# PAGE TEXT:
= = = =

Admiral Haddock, when on his death-bed, called his son, and thus addressed
him: "Considering my rank in life, and public services for so many years,
I shall leave you but a small fortune; but, my boy, it is honestly got, and
will wear well; there are no seamen's wages or provisions, nor one single
penny of dirty money, in it."


An Odd Shot.--An English frigate was obliged to strike to a French vessel
of superior force. The English captain, on resigning his sword, was
reproached by the French commander for having, contrary to the usages of
war, shot pieces of glass from his guns. The English officer, conscious
that no such thing had been done, made inquiry into the matter among his
men, and found the fact to be this. An Irish seaman, just before the vessel
struck, took a parcel of shillings out of his pocket, and swearing the
French should have none of them, wrapped them in a piece of rag, and thrust
them into his gun, exclaiming, "Let us see what a _bribe_ can do!" These
shillings, flying about the vessel, were mistaken by the French for glass.
The above explanation not only satisfied them, but put them in great good
humour with their captives.


A Child on Board.--A child of one of the crew of His Majesty's ship
_Peacock_, during the action with the American vessel _Hornet_, occupied
himself in chasing a goat between decks. Not in the least terrified by the
destruction and death which was going on all around him, he continued his
amusement till a cannon-ball came and took off both the hind legs of the
goat; when seeing her disabled, he jumped astride her, crying, "Now I've
caught you." This singular anecdote is related in a work called "Visits of
Mercy," (New York.)


Grog.--The British sailors had always been accustomed to drink their
allowance of brandy or rum pure, until Admiral Vernon ordered those under
his command to mix it with water. The innovation gave great offence to the
sailors, and, for a time, rendered the commander very unpopular among them.
The admiral, at that time, wore a grogram coat, for which reason they
nick-named him "Old Grog," hence, by degrees, the mixed liquor he
introduced universally obtained the name of "_Grog_."


Navy Chaplains.--When the Earl of Clancarty was captain of a man-of-war,
and was cruising on the coast of Guinea, he happened to lose his chaplain
by a fever, on which the lieutenant, who was a Scotchman, gave him notice
of it, saying, at the same time, "that he was sorry to inform him that he
died in the Roman Catholic religion." "Well, so much the better," said his
lordship. "Oot, oot, my lord, how can you say so of a British clergyman?"
"Why," said his lordship, "because I believe I am the first captain of a
man-of-war that could boast of having a chaplain _who had any religion at
all_."

= = = =

# PROBLEM:
In the naval anecdotes, what garment earned Admiral Vernon the nickname "Old Grog"?

# SUPPLIED MATERIAL:
= = = =

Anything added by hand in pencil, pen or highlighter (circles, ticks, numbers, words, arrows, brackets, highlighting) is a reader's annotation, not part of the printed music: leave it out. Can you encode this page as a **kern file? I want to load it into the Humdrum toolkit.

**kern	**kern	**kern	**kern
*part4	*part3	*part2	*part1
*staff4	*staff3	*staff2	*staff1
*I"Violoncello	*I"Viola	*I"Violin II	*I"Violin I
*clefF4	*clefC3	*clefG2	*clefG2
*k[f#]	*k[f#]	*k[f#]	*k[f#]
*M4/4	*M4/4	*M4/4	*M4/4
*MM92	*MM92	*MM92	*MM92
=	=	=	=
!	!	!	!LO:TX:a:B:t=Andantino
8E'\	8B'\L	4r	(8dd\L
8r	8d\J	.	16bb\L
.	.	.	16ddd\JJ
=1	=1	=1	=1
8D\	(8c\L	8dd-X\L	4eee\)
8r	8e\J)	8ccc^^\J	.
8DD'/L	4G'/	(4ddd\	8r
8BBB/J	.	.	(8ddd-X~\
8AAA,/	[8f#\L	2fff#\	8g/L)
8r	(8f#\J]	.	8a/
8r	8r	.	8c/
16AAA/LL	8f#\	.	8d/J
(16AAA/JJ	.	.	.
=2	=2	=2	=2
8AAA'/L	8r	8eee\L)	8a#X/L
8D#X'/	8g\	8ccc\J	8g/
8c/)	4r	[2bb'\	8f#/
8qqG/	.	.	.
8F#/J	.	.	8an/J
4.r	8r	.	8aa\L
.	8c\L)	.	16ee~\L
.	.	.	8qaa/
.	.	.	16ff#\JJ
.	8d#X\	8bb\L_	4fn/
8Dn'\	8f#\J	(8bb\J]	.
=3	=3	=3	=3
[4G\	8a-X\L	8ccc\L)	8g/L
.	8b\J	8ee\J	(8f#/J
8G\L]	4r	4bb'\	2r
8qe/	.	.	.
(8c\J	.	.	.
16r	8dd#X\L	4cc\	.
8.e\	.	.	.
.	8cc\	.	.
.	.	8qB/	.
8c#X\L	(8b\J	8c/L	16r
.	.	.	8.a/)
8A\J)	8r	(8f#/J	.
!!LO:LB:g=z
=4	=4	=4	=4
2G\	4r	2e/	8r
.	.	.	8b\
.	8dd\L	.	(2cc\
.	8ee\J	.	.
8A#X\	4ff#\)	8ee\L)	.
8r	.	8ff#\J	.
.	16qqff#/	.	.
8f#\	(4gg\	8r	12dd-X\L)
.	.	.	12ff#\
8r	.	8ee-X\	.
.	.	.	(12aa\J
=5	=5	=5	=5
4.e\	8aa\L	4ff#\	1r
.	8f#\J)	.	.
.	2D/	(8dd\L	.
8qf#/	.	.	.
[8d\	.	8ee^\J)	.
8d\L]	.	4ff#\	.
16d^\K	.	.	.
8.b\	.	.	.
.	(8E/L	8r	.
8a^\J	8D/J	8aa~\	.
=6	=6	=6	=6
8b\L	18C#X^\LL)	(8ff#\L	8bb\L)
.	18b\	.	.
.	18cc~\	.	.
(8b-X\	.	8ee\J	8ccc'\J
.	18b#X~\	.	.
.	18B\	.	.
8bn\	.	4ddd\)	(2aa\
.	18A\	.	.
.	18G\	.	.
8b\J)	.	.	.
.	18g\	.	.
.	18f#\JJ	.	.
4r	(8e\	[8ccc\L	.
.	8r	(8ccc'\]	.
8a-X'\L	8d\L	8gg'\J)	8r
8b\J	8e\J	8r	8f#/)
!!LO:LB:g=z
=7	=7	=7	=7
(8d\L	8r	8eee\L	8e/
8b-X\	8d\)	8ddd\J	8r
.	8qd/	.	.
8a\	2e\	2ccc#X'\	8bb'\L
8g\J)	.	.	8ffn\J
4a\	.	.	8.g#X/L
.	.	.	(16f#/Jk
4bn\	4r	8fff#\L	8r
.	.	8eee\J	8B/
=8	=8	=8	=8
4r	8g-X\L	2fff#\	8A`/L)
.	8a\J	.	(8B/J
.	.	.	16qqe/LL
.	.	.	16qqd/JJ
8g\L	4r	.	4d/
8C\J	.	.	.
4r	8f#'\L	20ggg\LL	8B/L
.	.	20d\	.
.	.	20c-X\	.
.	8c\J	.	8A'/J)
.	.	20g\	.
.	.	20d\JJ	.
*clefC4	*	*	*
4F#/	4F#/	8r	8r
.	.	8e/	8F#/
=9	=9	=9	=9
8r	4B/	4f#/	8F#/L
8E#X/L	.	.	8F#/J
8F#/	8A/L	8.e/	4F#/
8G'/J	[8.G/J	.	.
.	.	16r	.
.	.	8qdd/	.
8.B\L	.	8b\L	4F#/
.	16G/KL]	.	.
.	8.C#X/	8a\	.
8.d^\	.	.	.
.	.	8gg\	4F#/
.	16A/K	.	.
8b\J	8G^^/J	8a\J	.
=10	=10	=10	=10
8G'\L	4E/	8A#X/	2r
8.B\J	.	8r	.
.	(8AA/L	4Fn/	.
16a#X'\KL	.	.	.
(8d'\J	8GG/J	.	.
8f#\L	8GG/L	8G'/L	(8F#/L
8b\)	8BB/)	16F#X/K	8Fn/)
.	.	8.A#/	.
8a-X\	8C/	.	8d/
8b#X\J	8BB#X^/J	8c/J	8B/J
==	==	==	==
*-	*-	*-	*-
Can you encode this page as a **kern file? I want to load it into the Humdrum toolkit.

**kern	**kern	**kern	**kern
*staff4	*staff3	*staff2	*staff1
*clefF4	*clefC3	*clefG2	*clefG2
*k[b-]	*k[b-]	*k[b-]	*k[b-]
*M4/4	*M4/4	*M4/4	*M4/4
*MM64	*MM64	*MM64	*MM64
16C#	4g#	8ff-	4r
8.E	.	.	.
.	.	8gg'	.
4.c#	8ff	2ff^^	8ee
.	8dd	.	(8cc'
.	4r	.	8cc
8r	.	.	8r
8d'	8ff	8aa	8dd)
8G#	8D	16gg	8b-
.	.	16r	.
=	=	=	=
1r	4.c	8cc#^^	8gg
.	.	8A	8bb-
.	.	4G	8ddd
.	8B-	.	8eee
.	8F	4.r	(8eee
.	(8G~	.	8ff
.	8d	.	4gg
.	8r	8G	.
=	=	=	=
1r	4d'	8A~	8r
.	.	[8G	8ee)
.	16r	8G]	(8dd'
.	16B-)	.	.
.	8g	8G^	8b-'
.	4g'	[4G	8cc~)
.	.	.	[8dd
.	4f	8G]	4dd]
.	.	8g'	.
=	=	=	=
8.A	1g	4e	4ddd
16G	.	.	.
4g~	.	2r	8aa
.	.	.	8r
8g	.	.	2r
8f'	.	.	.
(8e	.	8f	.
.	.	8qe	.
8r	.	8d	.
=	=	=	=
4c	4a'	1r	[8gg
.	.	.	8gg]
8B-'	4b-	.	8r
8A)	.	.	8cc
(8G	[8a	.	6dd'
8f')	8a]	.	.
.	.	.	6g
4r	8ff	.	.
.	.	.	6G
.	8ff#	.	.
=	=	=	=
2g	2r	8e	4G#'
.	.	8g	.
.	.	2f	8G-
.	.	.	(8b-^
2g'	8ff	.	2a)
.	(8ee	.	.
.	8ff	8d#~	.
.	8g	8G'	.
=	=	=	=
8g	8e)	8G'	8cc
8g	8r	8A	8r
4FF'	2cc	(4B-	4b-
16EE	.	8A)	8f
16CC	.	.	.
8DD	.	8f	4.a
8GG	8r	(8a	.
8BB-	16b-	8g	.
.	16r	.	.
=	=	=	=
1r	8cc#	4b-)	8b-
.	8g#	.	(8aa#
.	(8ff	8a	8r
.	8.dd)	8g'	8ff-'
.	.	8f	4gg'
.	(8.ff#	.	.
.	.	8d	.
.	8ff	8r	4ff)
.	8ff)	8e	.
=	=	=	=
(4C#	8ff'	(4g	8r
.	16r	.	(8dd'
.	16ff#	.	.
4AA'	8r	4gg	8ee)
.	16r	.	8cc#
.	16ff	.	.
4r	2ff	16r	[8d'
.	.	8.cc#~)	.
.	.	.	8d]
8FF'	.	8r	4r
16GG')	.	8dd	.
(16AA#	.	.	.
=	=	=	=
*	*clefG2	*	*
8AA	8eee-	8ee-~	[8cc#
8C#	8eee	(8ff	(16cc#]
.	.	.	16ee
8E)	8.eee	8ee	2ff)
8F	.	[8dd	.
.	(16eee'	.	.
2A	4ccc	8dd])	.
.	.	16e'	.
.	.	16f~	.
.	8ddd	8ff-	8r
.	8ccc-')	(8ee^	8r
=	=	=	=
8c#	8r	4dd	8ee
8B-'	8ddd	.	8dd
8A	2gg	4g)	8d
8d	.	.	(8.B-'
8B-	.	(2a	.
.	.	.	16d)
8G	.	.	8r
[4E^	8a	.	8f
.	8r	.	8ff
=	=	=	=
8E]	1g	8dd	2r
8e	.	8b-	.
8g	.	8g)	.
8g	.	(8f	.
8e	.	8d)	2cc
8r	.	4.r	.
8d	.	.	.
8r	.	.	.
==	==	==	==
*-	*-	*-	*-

= = = =

# RESPONSE:
A grogram coat.